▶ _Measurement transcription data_

§

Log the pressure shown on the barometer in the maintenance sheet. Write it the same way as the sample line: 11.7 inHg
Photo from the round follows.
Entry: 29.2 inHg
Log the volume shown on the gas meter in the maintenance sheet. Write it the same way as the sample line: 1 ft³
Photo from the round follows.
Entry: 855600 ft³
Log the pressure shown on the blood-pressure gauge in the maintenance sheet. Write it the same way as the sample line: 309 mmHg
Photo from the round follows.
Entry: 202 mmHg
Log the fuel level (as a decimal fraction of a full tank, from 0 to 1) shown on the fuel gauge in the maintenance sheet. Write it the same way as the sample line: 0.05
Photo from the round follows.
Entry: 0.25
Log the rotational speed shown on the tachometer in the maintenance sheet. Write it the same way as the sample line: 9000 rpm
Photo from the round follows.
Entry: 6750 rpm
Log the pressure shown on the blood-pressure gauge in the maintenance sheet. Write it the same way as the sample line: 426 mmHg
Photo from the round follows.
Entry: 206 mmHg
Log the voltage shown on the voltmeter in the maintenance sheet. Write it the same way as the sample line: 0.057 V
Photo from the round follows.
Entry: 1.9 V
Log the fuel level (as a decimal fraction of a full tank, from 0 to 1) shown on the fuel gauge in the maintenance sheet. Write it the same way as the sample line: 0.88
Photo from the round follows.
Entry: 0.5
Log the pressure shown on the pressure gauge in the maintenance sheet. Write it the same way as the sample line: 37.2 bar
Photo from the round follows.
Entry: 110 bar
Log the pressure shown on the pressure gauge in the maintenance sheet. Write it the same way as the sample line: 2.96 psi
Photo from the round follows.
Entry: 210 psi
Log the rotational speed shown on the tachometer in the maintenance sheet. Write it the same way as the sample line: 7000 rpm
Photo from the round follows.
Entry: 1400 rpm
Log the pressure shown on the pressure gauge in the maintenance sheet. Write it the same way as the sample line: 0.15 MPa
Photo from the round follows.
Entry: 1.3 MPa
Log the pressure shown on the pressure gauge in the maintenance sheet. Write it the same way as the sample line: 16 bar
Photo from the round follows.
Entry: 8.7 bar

§

▶ _Task brief_
Report, unchanged, each line of the records above that contains the word "decimal".

▶ _Answer for the task_
Log the fuel level (as a decimal fraction of a full tank, from 0 to 1) shown on the fuel gauge in the maintenance sheet. Write it the same way as the sample line: 0.05
Log the fuel level (as a decimal fraction of a full tank, from 0 to 1) shown on the fuel gauge in the maintenance sheet. Write it the same way as the sample line: 0.88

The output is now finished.